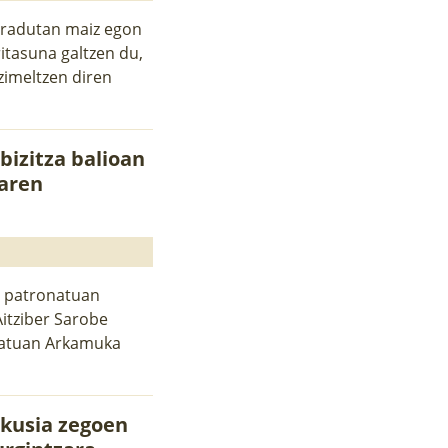
gradutan maiz egon
itasuna galtzen du,
zimeltzen diren
bizitza balioan
naren
o patronatuan
Aitziber Sarobe
natuan Arkamuka
ikusia zegoen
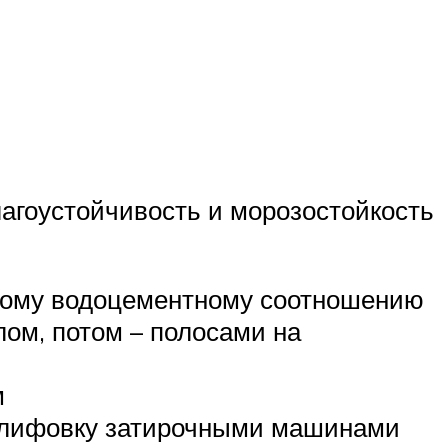
лагоустойчивость и морозостойкость
ьному водоцементному соотношению
ом, потом – полосами на
м
шлифовку затирочными машинами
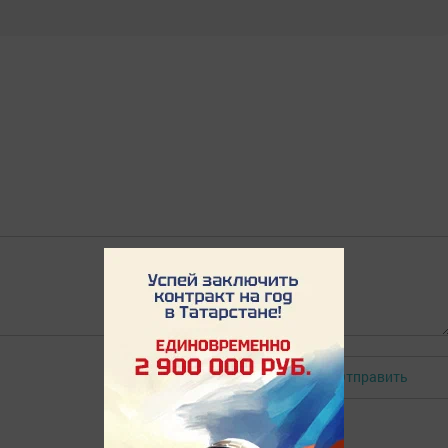
Отправить
Авторизоваться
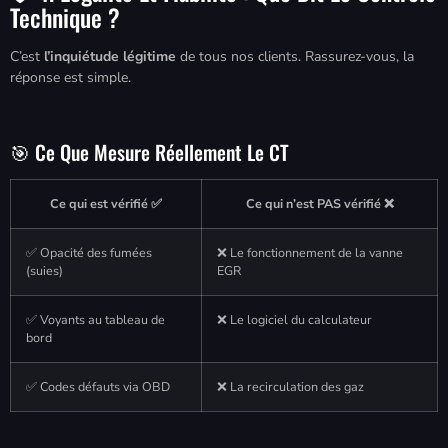
Technique ?
C’est
l’inquiétude légitime
de tous nos clients. Rassurez-vous, la
réponse est simple.
🎯 Ce Que Mesure Réellement Le CT
Ce qui est vérifié ✅
Ce qui n’est PAS vérifié ❌
✅ Opacité des fumées
❌ Le fonctionnement de la vanne
(suies)
EGR
✅ Voyants au tableau de
❌ Le logiciel du calculateur
bord
✅ Codes défauts via OBD
❌ La recirculation des gaz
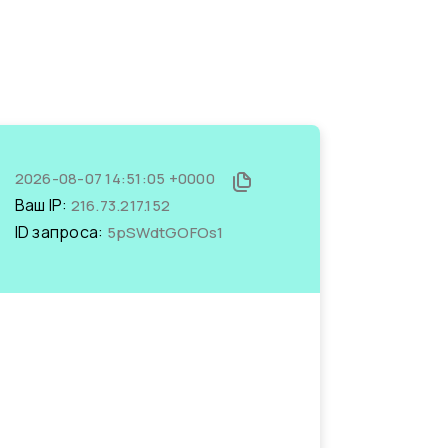
2026-08-07 14:51:05 +0000
Ваш IP:
216.73.217.152
ID запроса:
5pSWdtGOFOs1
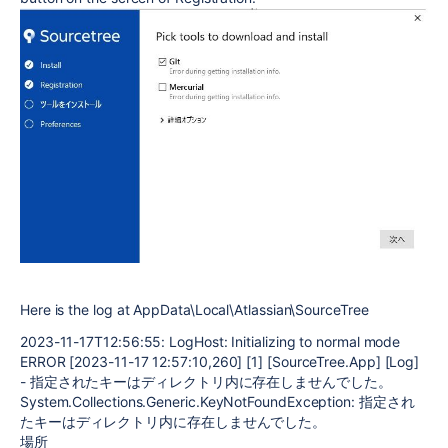
Here is the log at AppData\Local\Atlassian\SourceTree
2023-11-17T12:56:55: LogHost: Initializing to normal mode
ERROR [2023-11-17 12:57:10,260] [1] [SourceTree.App] [Log]
- 指定されたキーはディレクトリ内に存在しませんでした。
System.Collections.Generic.KeyNotFoundException: 指定され
たキーはディレクトリ内に存在しませんでした。
場所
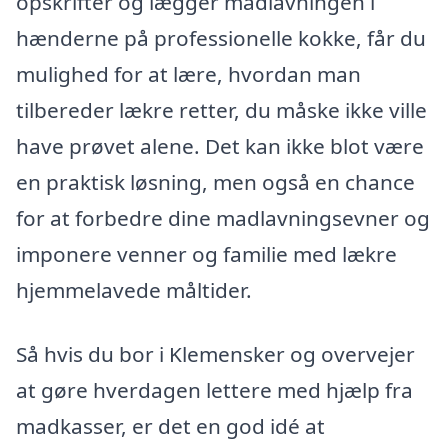
opskrifter og lægger madlavningen i
hænderne på professionelle kokke, får du
mulighed for at lære, hvordan man
tilbereder lækre retter, du måske ikke ville
have prøvet alene. Det kan ikke blot være
en praktisk løsning, men også en chance
for at forbedre dine madlavningsevner og
imponere venner og familie med lækre
hjemmelavede måltider.
Så hvis du bor i Klemensker og overvejer
at gøre hverdagen lettere med hjælp fra
madkasser, er det en god idé at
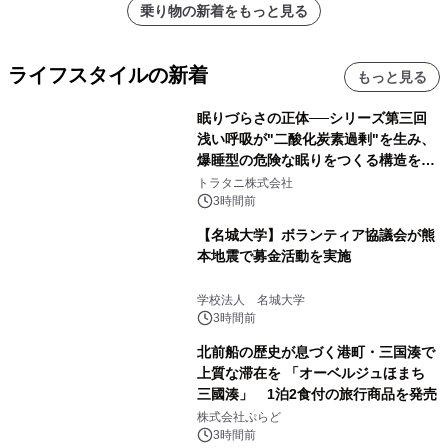
乗り物の新着をもっと見る
ライフスタイルの新着
もっと見る
眠りづらさの正体──シリーズ第三回
浅い呼吸が"二酸化炭素過剰"を生み、
爆睡型の危険な眠りをつくる構造を解
説
トラタニ株式会社
3時間前
【名城大学】ボランティア協議会が熊
本地震で募金活動を実施
学校法人 名城大学
3時間前
北前船の歴史が息づく港町・三国湊で
上質な滞在を 「オーベルジュほまち
三國湊」 1泊2食付の旅行商品を発売
株式会社ぷらど
3時間前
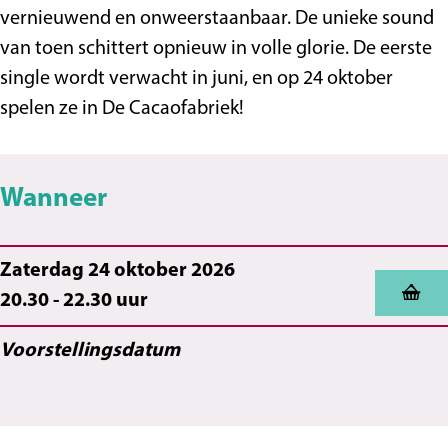
C
a
e
u
l
u
C
u
vernieuwend en onweerstaanbaar. De unieke sound
a
c
C
r
t
l
u
r
van toen schittert opnieuw in volle glorie. De eerste
c
a
a
e
u
t
l
e
single wordt verwacht in juni, en op 24 oktober
a
o
c
C
r
u
t
C
spelen ze in De Cacaofabriek!
o
f
a
l
e
r
u
l
f
a
o
a
C
e
r
a
Wanneer
a
b
f
s
l
C
e
s
b
r
a
h
a
l
C
h
r
i
b
s
a
l
Zaterdag 24 oktober 2026
i
e
r
h
s
a
20.30 - 22.30 uur
e
k
i
h
s
k
e
h
Voorstellingsdatum
k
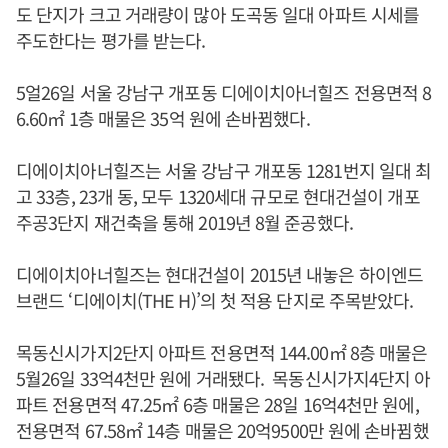
도 단지가 크고 거래량이 많아 도곡동 일대 아파트 시세를
주도한다는 평가를 받는다.
5얼26일 서울 강남구 개포동 디에이치아너힐즈 전용면적 8
6.60㎡ 1층 매물은 35억 원에 손바뀜했다.
디에이치아너힐즈는 서울 강남구 개포동 1281번지 일대 최
고 33층, 23개 동, 모두 1320세대 규모로 현대건설이 개포
주공3단지 재건축을 통해 2019년 8월 준공했다.
디에이치아너힐즈는 현대건설이 2015년 내놓은 하이엔드
브랜드 ‘디에이치(THE H)’의 첫 적용 단지로 주목받았다.
목동신시가지2단지 아파트 전용면적 144.00㎡ 8층 매물은
5월26일 33억4천만 원에 거래됐다. 목동신시가지4단지 아
파트 전용면적 47.25㎡ 6층 매물은 28일 16억4천만 원에,
전용면적 67.58㎡ 14층 매물은 20억9500만 원에 손바뀜했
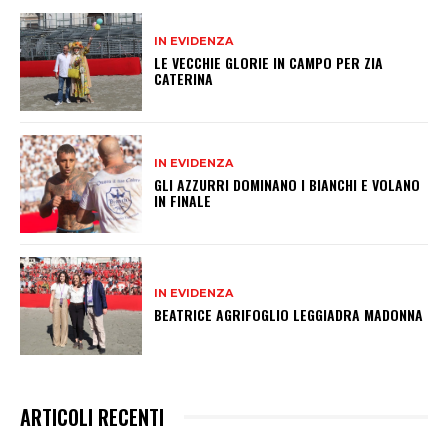
IN EVIDENZA
LE VECCHIE GLORIE IN CAMPO PER ZIA
CATERINA
IN EVIDENZA
GLI AZZURRI DOMINANO I BIANCHI E VOLANO
IN FINALE
IN EVIDENZA
BEATRICE AGRIFOGLIO LEGGIADRA MADONNA
ARTICOLI RECENTI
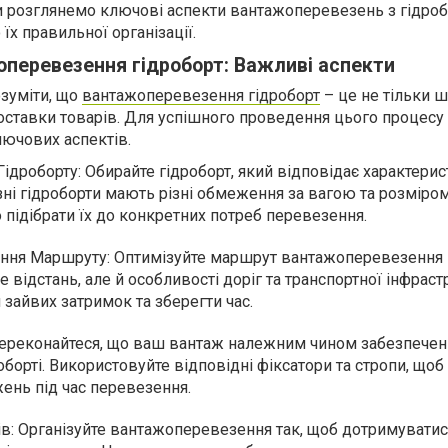
 ми розглянемо ключові аспекти вантажоперевезень з гідро
х правильної організації.
оперевезення гідроборт: Важливі аспекти
зуміти, що
вантажоперевезення гідроборт
– це не тільки 
доставки товарів. Для успішного проведення цього процесу 
ючових аспектів.
ідроборту: Обирайте гідроборт, який відповідає характери
зні гідроборти мають різні обмеження за вагою та розміром
підібрати їх до конкретних потреб перевезення.
ння Маршруту: Оптимізуйте маршрут вантажоперевезення г
відстань, але й особливості доріг та транспортної інфраст
зайвих затримок та зберегти час.
ереконайтеся, що ваш вантаж належним чином забезпечен
оборті. Використовуйте відповідні фіксатори та стропи, щоб
нь під час перевезення.
в: Організуйте вантажоперевезення так, щоб дотримуватис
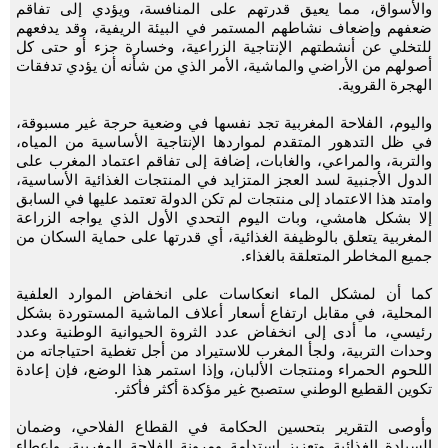
والأسواق، مما يعيق قدرتهم على المنافسة، ويؤدي إلى تفاقم
ضعفهم وإضعاف نشاطهم المستمر في البيئة الريفية، وقد يدفعهم
للتخلي عن أنشطتهم الإنتاجية الزراعية، وخسارة جزء أو حتى كل
أصولهم من الأراضي والماشية، الأمر الذي من شأنه أن يؤدي تدفقات
الهجرة القروية.
واليوم، الفلاحة المغربية تجد نفسها في وضعية حرجة غير مسبوقة،
في ظل التدهور المتقدم لمواردها الإنتاجية الأساسية من المياه،
والتربة، والمراعي، والغابات، إضافة إلى تفاقم اعتماد المغرب على
الدول الأجنبية لسد العجز المتزايد في المنتجات الغذائية الأساسية،
وامتد هذا الاعتماد إلى منتجات لم تكن الدولة تعتمد عليها في السابق
إلا بشكل هامشي، وبات اليوم التحدي الأول الذي يواجه الزراعة
المغربية يتعلق بالوظيفة الغذائية، أي قدرتها على حماية السكان من
جميع المخاطر المتعلقة بالغذاء.
كما أن لمشكل الماء انعكاسات على انخفاض الموارد العلفية
المحلية، في مقابل ارتفاع أسعار أعلاف الماشية المستوردة بشكل
رئيسي، ما أدى إلى انخفاض عدد الثروة الحيوانية الوطنية وعدد
وحدات التربية، ولجأ المغرب للاستيراد من أجل تغطية احتياجاته من
اللحوم الحمراء ومنتجات الألبان، وإذا استمر هذا الوضع، فإن إعادة
تكوين القطيع الوطني ستصبح غير مؤكدة أكثر فأكثر.
وأوصى التقرير بتحسين الحكامة في القطاع الفلاحي، وضمان
السيادة الغذائية وتعزيز استدامة ومرونة الفلاحة المغربية، وإعطاء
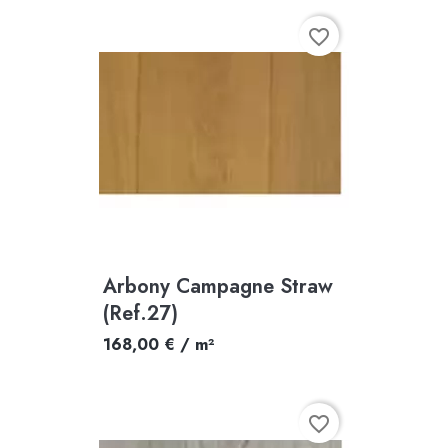
favorite_border
Arbony Campagne Straw
(Ref.27)
168,00 € / m²
favorite_border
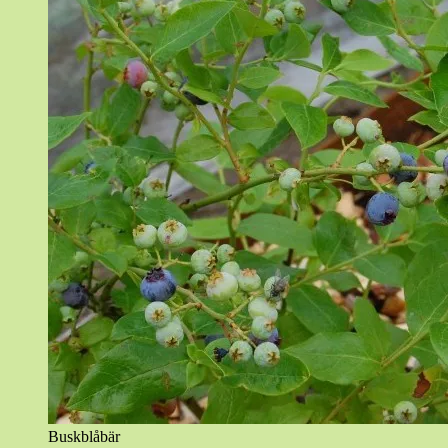
Buskblåbär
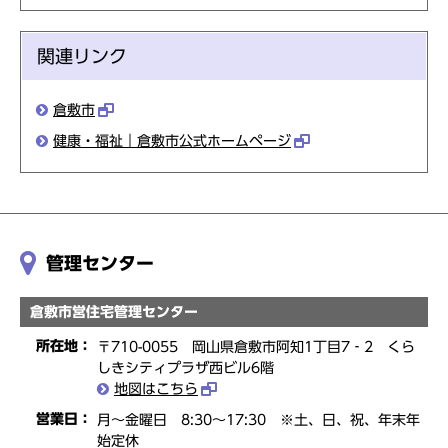
関連リンク
倉敷市
健康・福祉｜倉敷市公式ホームページ
管理センター
倉敷市営住宅管理センター
所在地：
〒710-0055 岡山県倉敷市阿知1丁目7‐2 くら
しきシティプラザ西ビル6階
地図はこちら
営業日：
月～金曜日 8:30～17:30 ※土、日、祝、年末年
始定休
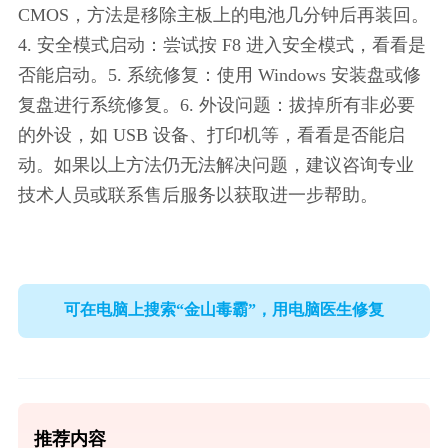
CMOS，方法是移除主板上的电池几分钟后再装回。
4. 安全模式启动：尝试按 F8 进入安全模式，看看是
否能启动。5. 系统修复：使用 Windows 安装盘或修
复盘进行系统修复。6. 外设问题：拔掉所有非必要
的外设，如 USB 设备、打印机等，看看是否能启
动。如果以上方法仍无法解决问题，建议咨询专业
技术人员或联系售后服务以获取进一步帮助。
可在电脑上搜索“金山毒霸”，用电脑医生修复
推荐内容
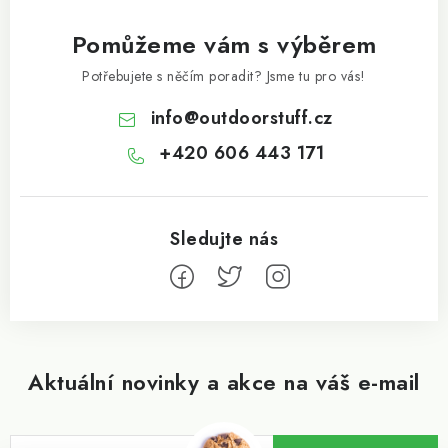
Pomůžeme vám s výběrem
Potřebujete s něčím poradit? Jsme tu pro vás!
info
@
outdoorstuff.cz
+420 606 443 171
Aktuální novinky a akce na váš e-mail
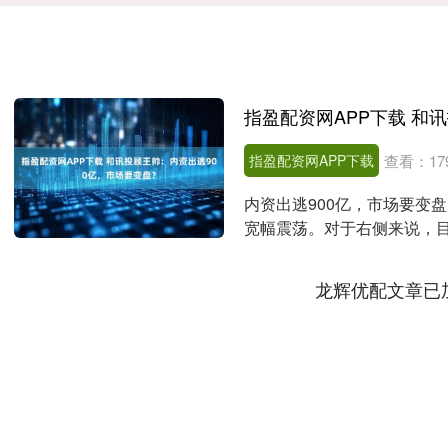
指盈配资网APP下载
查看：
17
内资出逃900亿，市场要变
宽幅震荡。对于右侧来说，
对呢？我们先来看盘....
龙辉优配文章已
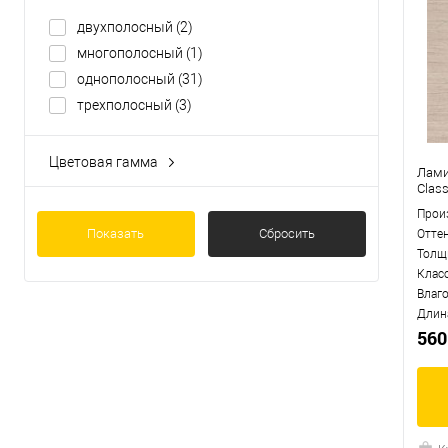
двухполосный
(2)
многополосный
(1)
однополосный
(31)
трехполосный
(3)
Цветовая гамма
Лами
дуб
(12)
Clas
ясень
(1)
Прои
Показать
Сбросить
Отте
Толщ
Клас
Влаг
Длин
560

* * * *

*What needs to be done*.
Looking only at the data above, say how many of its lines contain the string "الإنتاجية", and nothing more.

*Finished task*.
2